We appreciate the interest in our article1 shown by Drs. Pu and Han and thank them for raising some good questions. All operations were performed at a single center, but the photographic and statistical analyses were performed in cooperation with the Department of Plastic and Reconstructive Surgery and the Department of Biomedical Statistics at Yonsei University College of Medicine (Seoul, Republic of Korea). Statistical analysis was performed by analysis of variance and Kruskal-Wallis method using the R package, version 3.4.3. Results are clear and the difference seems significant even if the study sample is relatively small.

Factors pointed out by Drs.
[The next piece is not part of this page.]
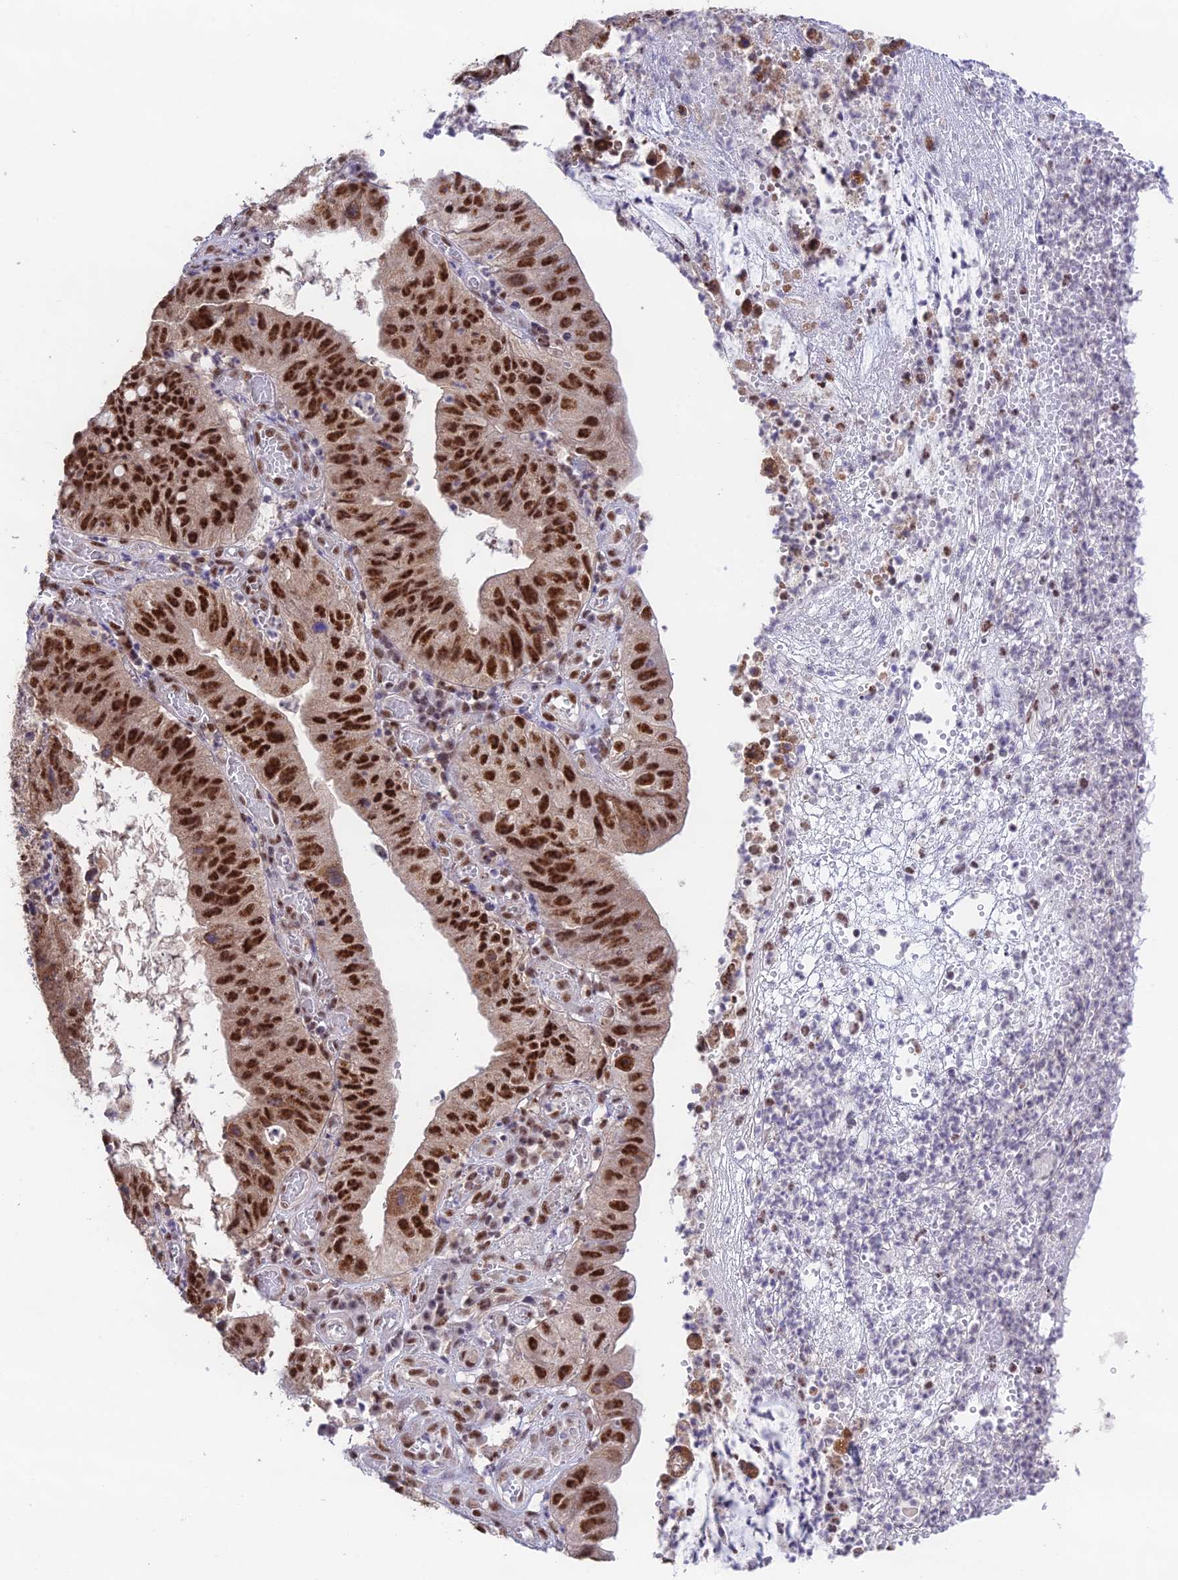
{"staining": {"intensity": "strong", "quantity": ">75%", "location": "nuclear"}, "tissue": "stomach cancer", "cell_type": "Tumor cells", "image_type": "cancer", "snomed": [{"axis": "morphology", "description": "Adenocarcinoma, NOS"}, {"axis": "topography", "description": "Stomach"}], "caption": "An IHC image of tumor tissue is shown. Protein staining in brown labels strong nuclear positivity in stomach cancer (adenocarcinoma) within tumor cells.", "gene": "THOC7", "patient": {"sex": "male", "age": 59}}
Pu and Han, such as age, sex, personal health status, immune status, and degree of response to a foreign material, may in fact impact on the denaturing process when silicone is still in place.2 If one wants to anticipate the timing, and the degree of denaturing process after rhinoplasty with silicone implant, a multifactorial analysis would be appropriate; however, in this study, the main focus was on whether removing the remnant capsule or not impacts on further contracture in the surgical bed.
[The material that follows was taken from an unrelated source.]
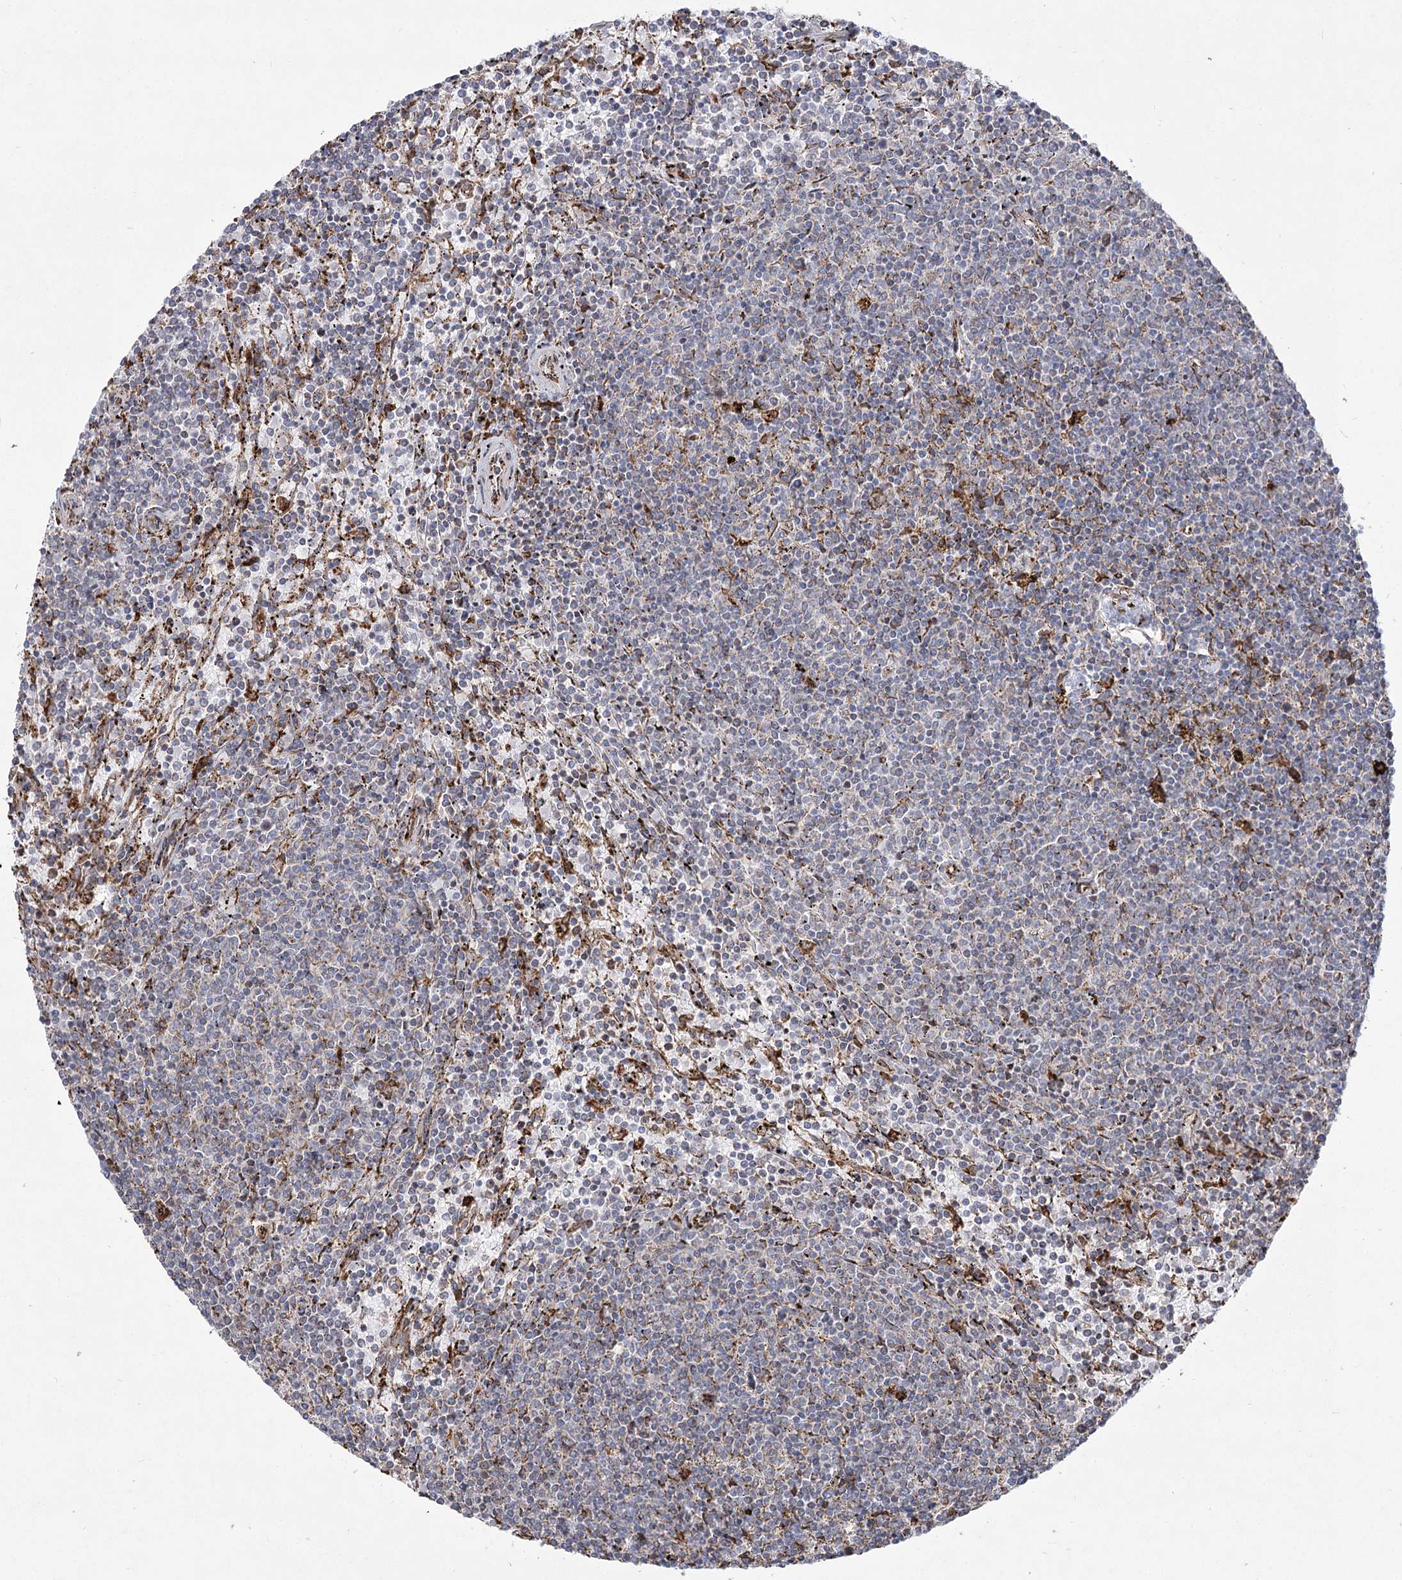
{"staining": {"intensity": "negative", "quantity": "none", "location": "none"}, "tissue": "lymphoma", "cell_type": "Tumor cells", "image_type": "cancer", "snomed": [{"axis": "morphology", "description": "Malignant lymphoma, non-Hodgkin's type, Low grade"}, {"axis": "topography", "description": "Spleen"}], "caption": "The photomicrograph displays no significant expression in tumor cells of malignant lymphoma, non-Hodgkin's type (low-grade). Nuclei are stained in blue.", "gene": "NHLRC2", "patient": {"sex": "female", "age": 50}}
The average values of nasal bridge length index and nasolabial angle for each preremoval/postremoval group in fact encompass the cumulative effect caused by multiple factors of individuals, and we do not see the necessity for a multifactorial analysis of each individual. This point is well illustrated in an article by Dr. Swanson, where he reported on the safety and effectiveness of open capsulotomy in avoiding morbidity and cost of a capsulectomy in breast augmentation patients. This article successfully showed the impact of capsulotomy in preventing recurrence in comparison with that of capsulectomy without the use of any multifactorial analysis.3 Another similar report by Wan and Rohrich also showed no difference between capsulectomy versus open capsulotomy in treating capsular contracture in breast augmentation patients without resorting to multifactorial analysis.4

With regard to the comment by Drs. Pu and Han on the subjectivity of what constitutes a “remarkably contracted nose,” we believe there can be some room for subjective judgment. Determining the severity of contracture is a clinical call. The Baker classification grade, which classifies the degree of capsular contracture after breast augmentation, is in fact not a quantification of objective value or mechanical measurement but is based on the surgeon’s physical examination and the patient’s symptoms. This “subjectivity” issue is encountered by many physicians and researchers in the clinical field. Dr. Kim classified the nasal capsular contracture applying the Baker classification.5 Thus, the remarkable contracted nasal appearance in our article corresponds to grade III to IV according to these criteria. However, we do not feel the necessity of assigning grade III to IV as the indication for concomitant capsulectomy. Our study showed that the capsulectomy was more effective in the contracted nasal appearance group, and it has a preventive effect of contracture deformity in grade II as well. More extensive capsulectomy is needed with a high grade of contracture, and a smaller range of capsulectomy can be performed in lower grade contractures.

DISCLOSURE

None of the authors has a financial interest to declare in relation to the content of this communication.

REFERENCES

1. Kook WS, Yang CE, Lew DH. Removal of nasal silicone implant and the impact of subsequent capsulectomy. Plast Reconstr Surg. 2019;144:575e–585e.
2. Jung DH, Kim BR, Choi JY, Rho YS, Park HJ, Han WW. Gross and pathologic analysis of long-term silicone implants inserted into the human body for augmentation rhinoplasty: 221 revision cases. Plast Reconstr Surg. 2007;120:1997–2003.
3. Swanson E. Open capsulotomy: An effective but overlooked treatment for capsular contracture after breast augmentation. Plast Reconstr Surg Glob Open 2016;4:e1096.
4. Wan D, Rohrich RJ. Revisiting the management of capsular contracture in breast augmentation: A systematic review. Plast Reconstr Surg. 2016;137:826–841.
5. Kim YK, Shin S, Kang NH, Kim JH. Contracted nose after silicone implantation: A new classification system and treatment algorithm. Arch Plast Surg. 2017;44:59–64.